# PROBLEM TO WORK ON:
Please restate all of the records word for word, setting the pictures aside.

[EXTRACTED ENTRIES — start]

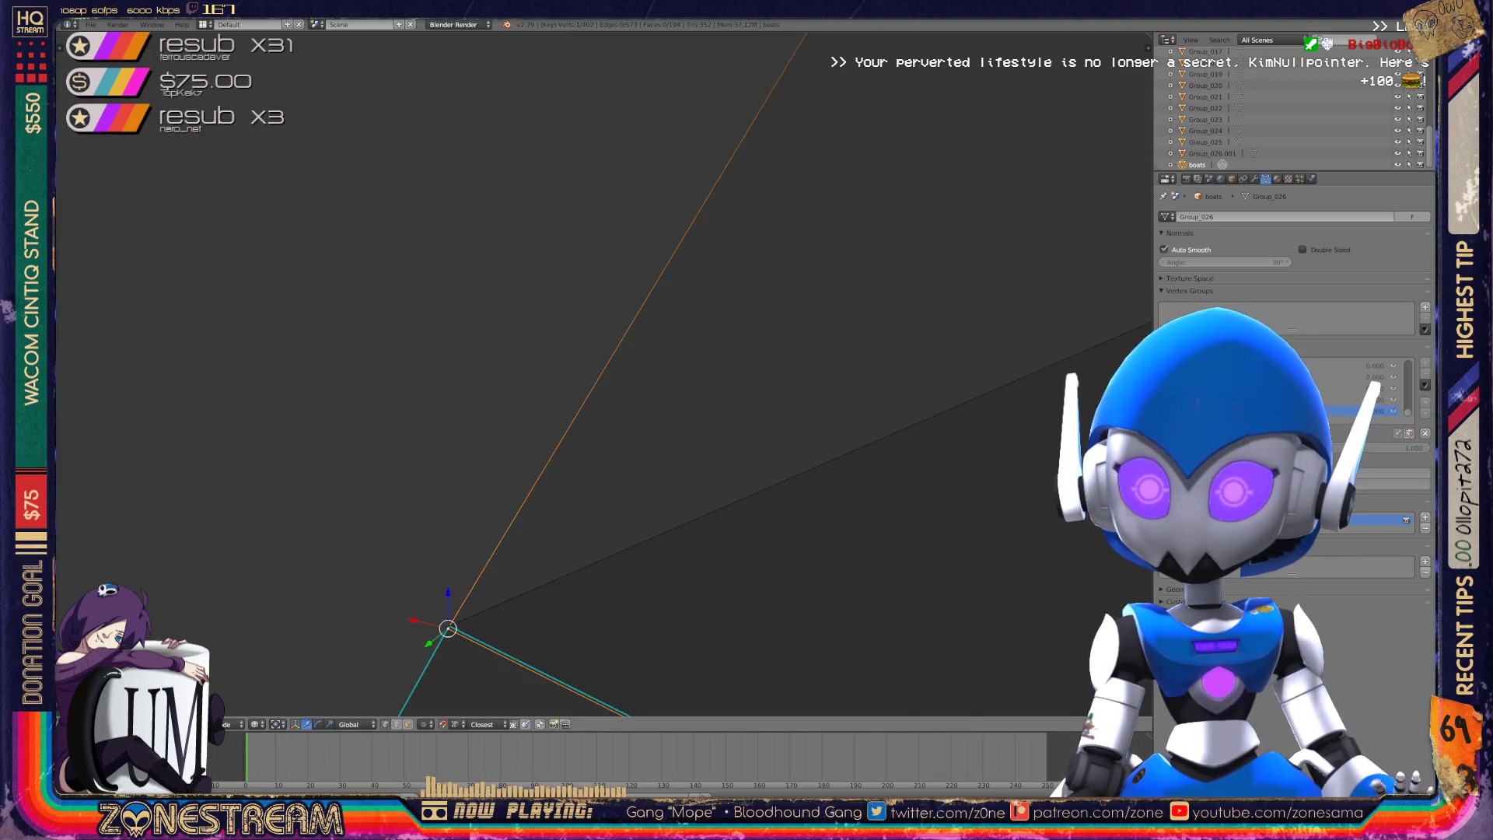
# - Leave Edit Mode and view the boat from the front
pyautogui.scroll(-8, 449, 625)
pyautogui.press('Tab')
pyautogui.scroll(-4, 605, 373)
pyautogui.press('KP_1')
pyautogui.moveTo(604, 373); pyautogui.dragTo(605, 435, button='middle')
pyautogui.scroll(-6, 604, 373)
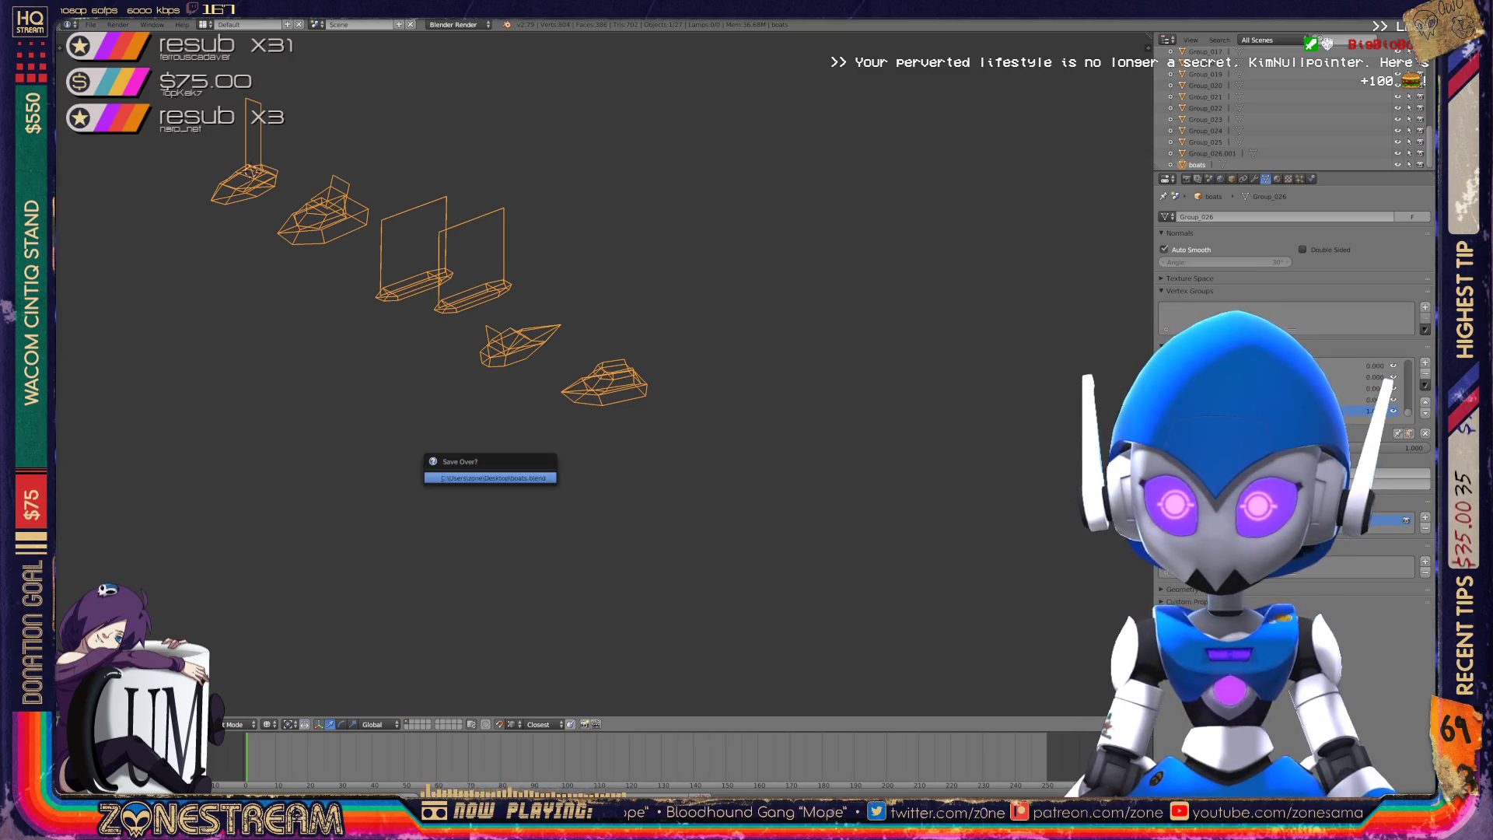
# - Frame the four boats and delete all the other objects
pyautogui.scroll(-7, 604, 373)
pyautogui.moveTo(604, 373); pyautogui.dragTo(604, 311, button='middle')
pyautogui.scroll(5, 605, 373)
pyautogui.keyDown('shift'); pyautogui.moveTo(604, 373); pyautogui.dragTo(778, 373, button='middle'); pyautogui.keyUp('shift')
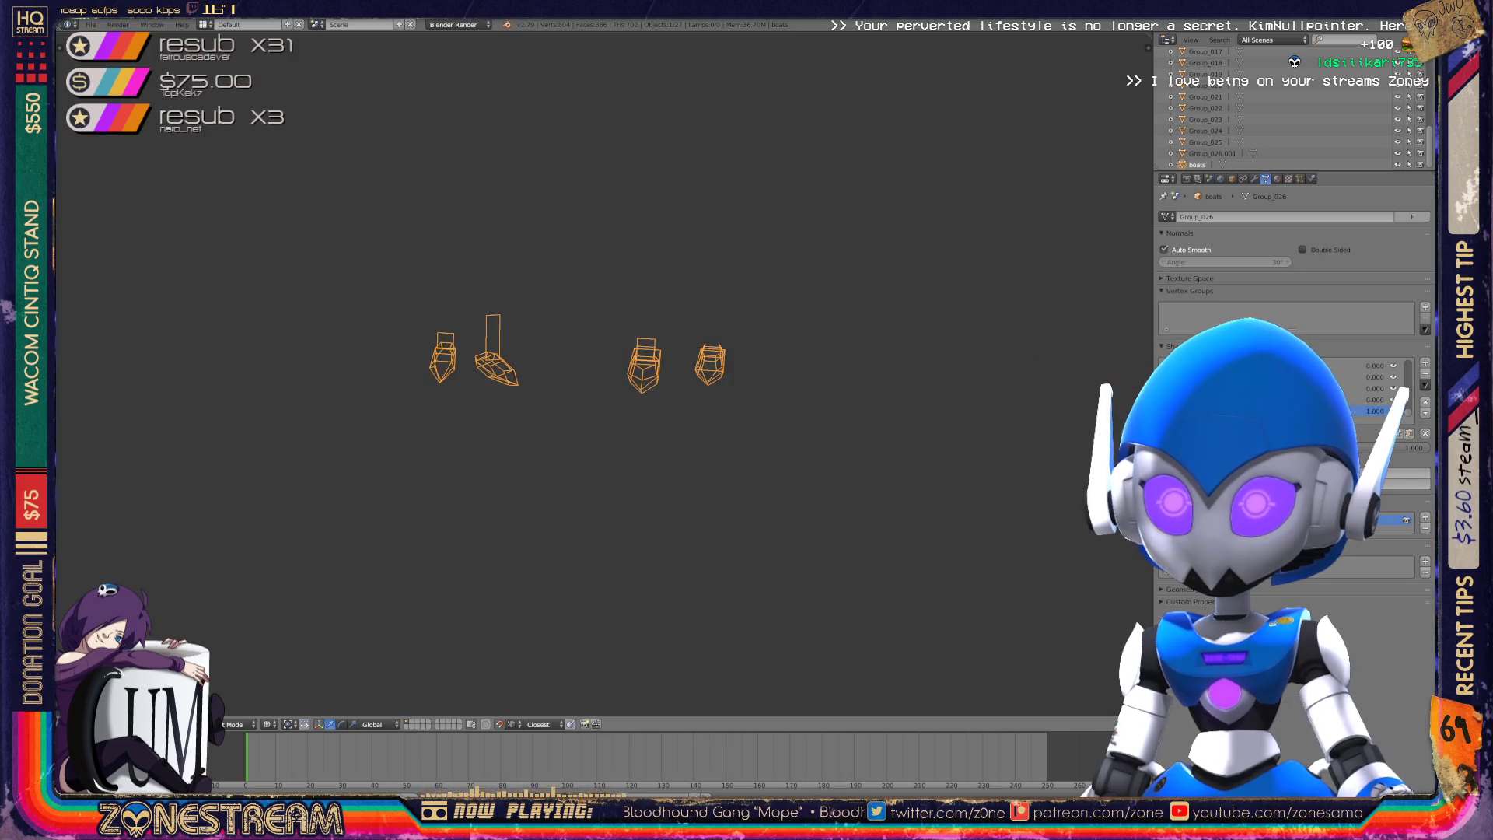
pyautogui.scroll(5, 604, 374)
pyautogui.scroll(4, 252, 350)
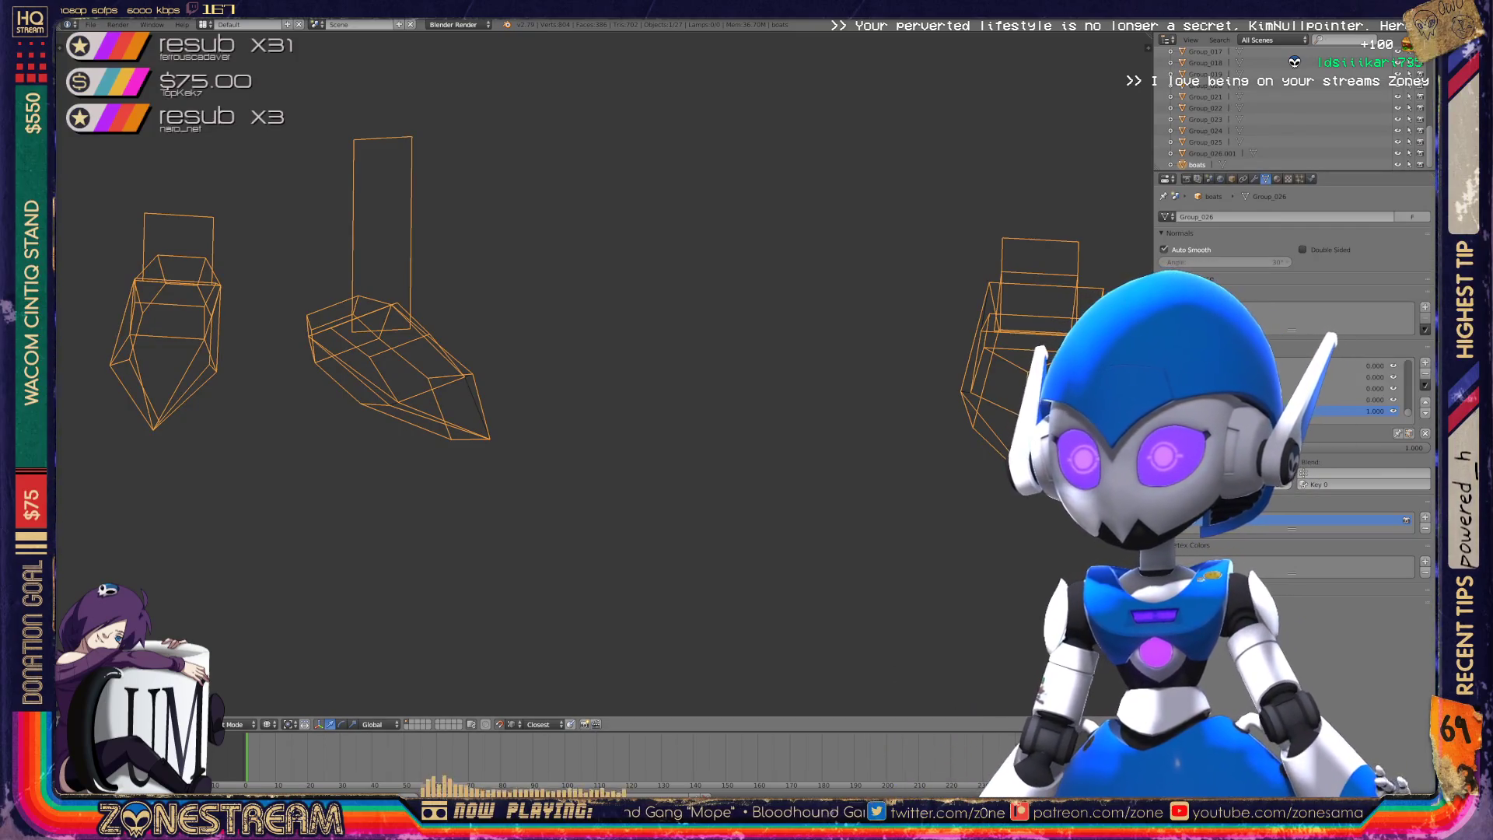
pyautogui.press('a')
pyautogui.press('a')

[EXTRACTED ENTRIES — finish]

# RESULT OF THE TASK:
# - Leave Edit Mode and view the boat from the front
pyautogui.scroll(-8, 449, 625)
pyautogui.press('Tab')
pyautogui.scroll(-4, 605, 373)
pyautogui.press('KP_1')
pyautogui.moveTo(604, 373); pyautogui.dragTo(605, 435, button='middle')
pyautogui.scroll(-6, 604, 373)
# - Frame the four boats and delete all the other objects
pyautogui.scroll(-7, 604, 373)
pyautogui.moveTo(604, 373); pyautogui.dragTo(604, 311, button='middle')
pyautogui.scroll(5, 605, 373)
pyautogui.keyDown('shift'); pyautogui.moveTo(604, 373); pyautogui.dragTo(778, 373, button='middle'); pyautogui.keyUp('shift')
pyautogui.scroll(5, 604, 374)
pyautogui.scroll(4, 252, 350)
pyautogui.press('a')
pyautogui.press('a')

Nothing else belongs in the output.